Great white sharks are the largest predatory fish in the ocean and are on the endangered list. The sharks have no skeleton. Instead, their structure is made up of cartilage with just partial bones in the spine and teeth. The body temperature is regulated by an internal heat exchange that helps to keep the shark slightly warmer then the ocean waters that surround it. The skin of the shark is made of small scales that are actually micro teeth. These small scales give the skin of the shark a very tough texture and protect it like armor from getting injured.
Dangers to sharks
There are several reasons why sharks are becoming endangered, and the majority of these dangers are caused by man. Every part of the shark is considered valuable in the foreign trade market. Almost all of the parts of the shark are considered in some countries to be good for medicinal purposes or food. The jaws and teeth are powdered or sold as trophies and are worth hundreds of dollars. The meat and skin are used for soups and specialty foods. The liver is considered to be a source of oil for use in some cosmetics. For some, they only catch the shark for it's fins. They cut off the fins and the shark is dumped back into the ocean to die. The fins are then sold for hundreds of dollars a pound to make a soup called fin soup.
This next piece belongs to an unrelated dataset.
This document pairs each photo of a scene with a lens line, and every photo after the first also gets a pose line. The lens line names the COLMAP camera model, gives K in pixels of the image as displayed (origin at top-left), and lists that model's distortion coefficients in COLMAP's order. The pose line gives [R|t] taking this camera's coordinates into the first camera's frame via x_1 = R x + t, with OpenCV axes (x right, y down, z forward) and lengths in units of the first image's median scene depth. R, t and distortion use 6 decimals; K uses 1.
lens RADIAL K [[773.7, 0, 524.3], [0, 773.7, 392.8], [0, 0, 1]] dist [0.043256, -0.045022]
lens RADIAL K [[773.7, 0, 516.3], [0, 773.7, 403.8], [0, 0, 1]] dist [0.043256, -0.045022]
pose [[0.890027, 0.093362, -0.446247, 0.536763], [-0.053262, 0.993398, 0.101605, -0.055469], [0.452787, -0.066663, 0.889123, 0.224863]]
Their survival depends also on the ability to reproduce. Sharks reach their sexual maturity between 10 to 12 years of age. They can only produce young four to six times in their lifetime. The number of young pups that are born each time ranges from four to twelve. Over-fishing with no limits or concerns to age or sex could easily damage their existence.
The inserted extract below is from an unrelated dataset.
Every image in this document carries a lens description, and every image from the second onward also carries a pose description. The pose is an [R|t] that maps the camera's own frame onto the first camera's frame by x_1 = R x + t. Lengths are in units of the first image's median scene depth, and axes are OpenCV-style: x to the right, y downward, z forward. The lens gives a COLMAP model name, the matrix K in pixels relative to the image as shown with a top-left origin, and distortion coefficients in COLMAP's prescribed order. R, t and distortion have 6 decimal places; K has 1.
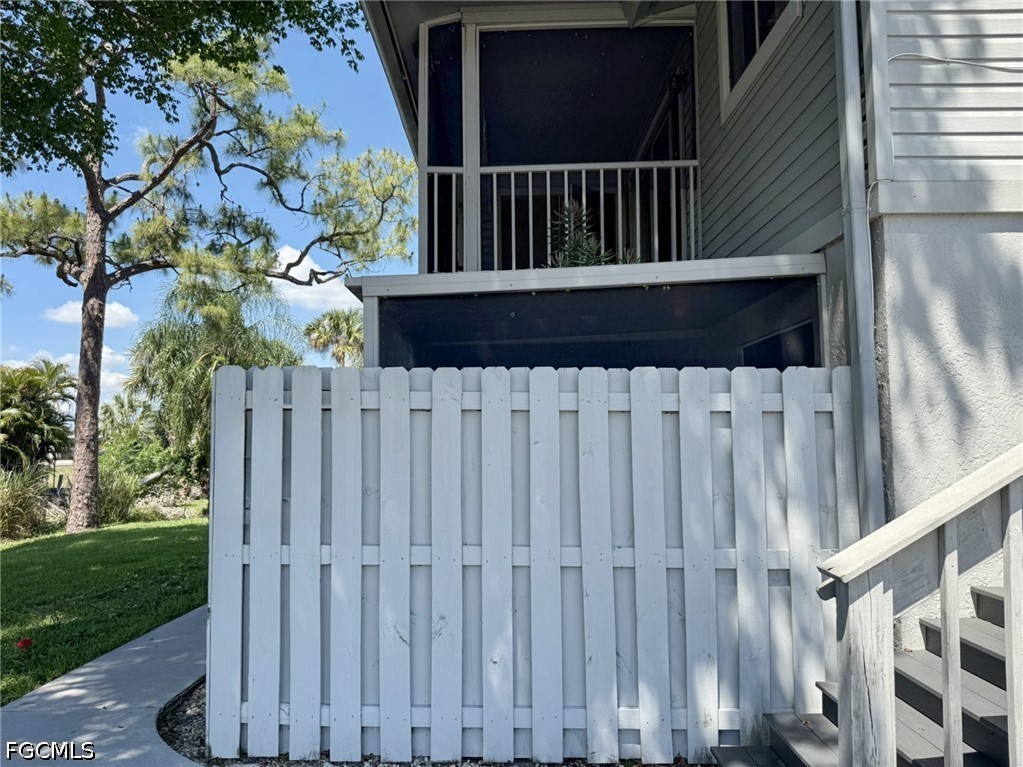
lens RADIAL K [[722.1, 0, 501.9], [0, 722.1, 390.7], [0, 0, 1]] dist [0.064233, -0.081810]
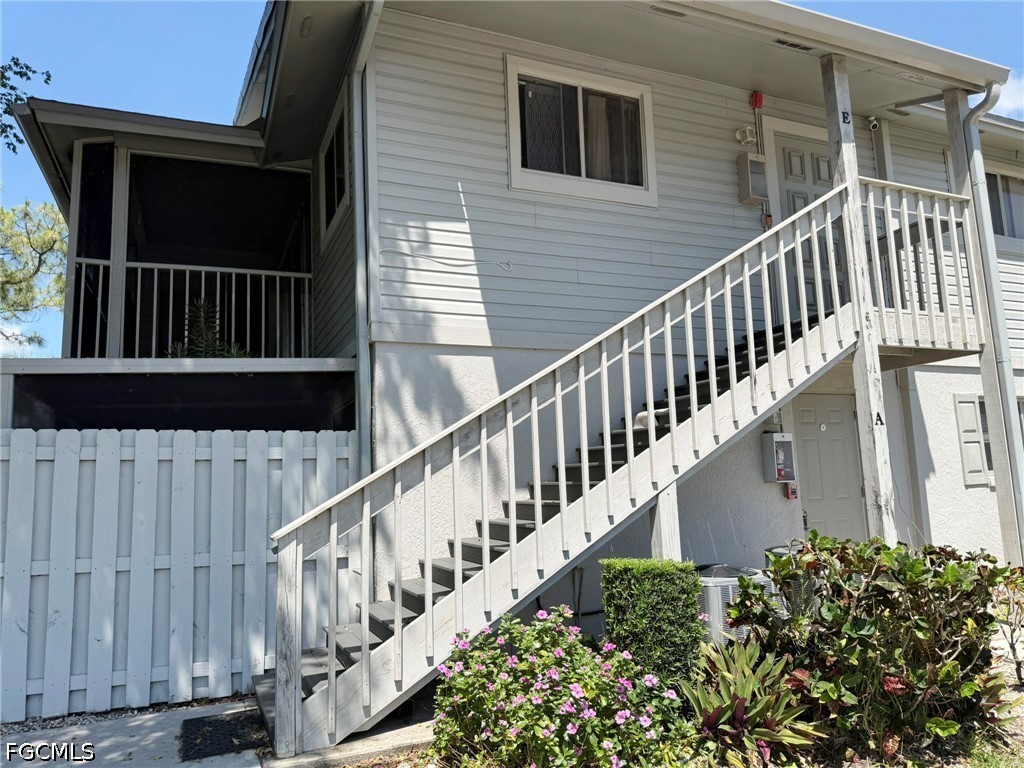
lens RADIAL K [[722.8, 0, 512.9], [0, 722.8, 386.5], [0, 0, 1]] dist [0.064233, -0.081810]
pose [[0.916620, 0.030980, 0.398557, 0.127727], [0.002328, 0.996562, -0.082817, 0.003678], [-0.399753, 0.076840, 0.913397, -0.561257]]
Sharks are caught unintentionally by commercial fishing vessels in their nets and fishing lines. The term used for catching these fish by accident is called bycatch. Trawling nets are nets that are dragged behind ships to catch fish and shrimp, but these nets also catch anything in it's path. Another type of commercial fishing method is the long lines with hooks attached to them. These types of fishing lines can reach miles into the ocean. When the sharks are caught in these nets and on the lines, they are usually dead or badly injured when pulled up. Most fisheries do not throw bycatch back because it provides them with another source of income.
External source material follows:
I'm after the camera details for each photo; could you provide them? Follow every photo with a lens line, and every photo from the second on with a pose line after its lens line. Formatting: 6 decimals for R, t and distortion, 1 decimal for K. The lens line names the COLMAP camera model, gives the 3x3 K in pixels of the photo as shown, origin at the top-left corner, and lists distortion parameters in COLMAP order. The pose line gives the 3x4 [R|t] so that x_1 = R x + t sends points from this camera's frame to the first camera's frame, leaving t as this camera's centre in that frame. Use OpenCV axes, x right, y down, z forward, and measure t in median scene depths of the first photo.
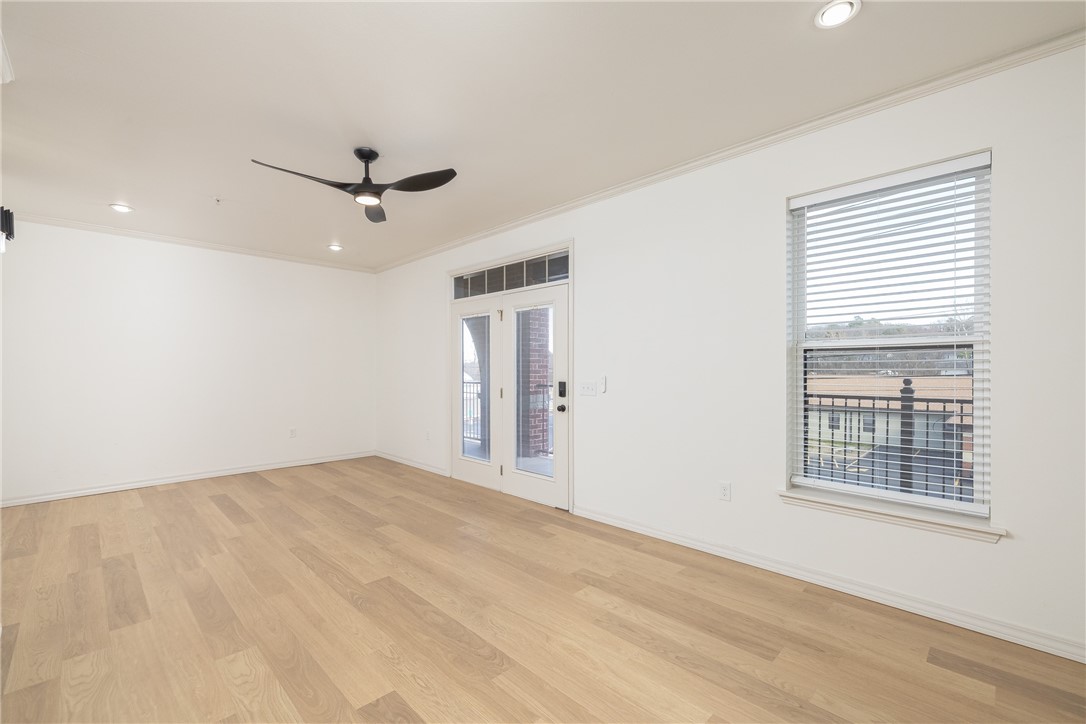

Places that were habitats for sharks such as bays and harbors are now filled with new hotels and resorts. These also bring people wanting to enjoy the waters that are filled with fish and sharks. To protect the swimmers from danger, gill nets are placed in the water to block sharks and any dangerous fish from attacking them. The sharks get entangled and caught in the nets and usually die or become seriously injured before they can be rescued.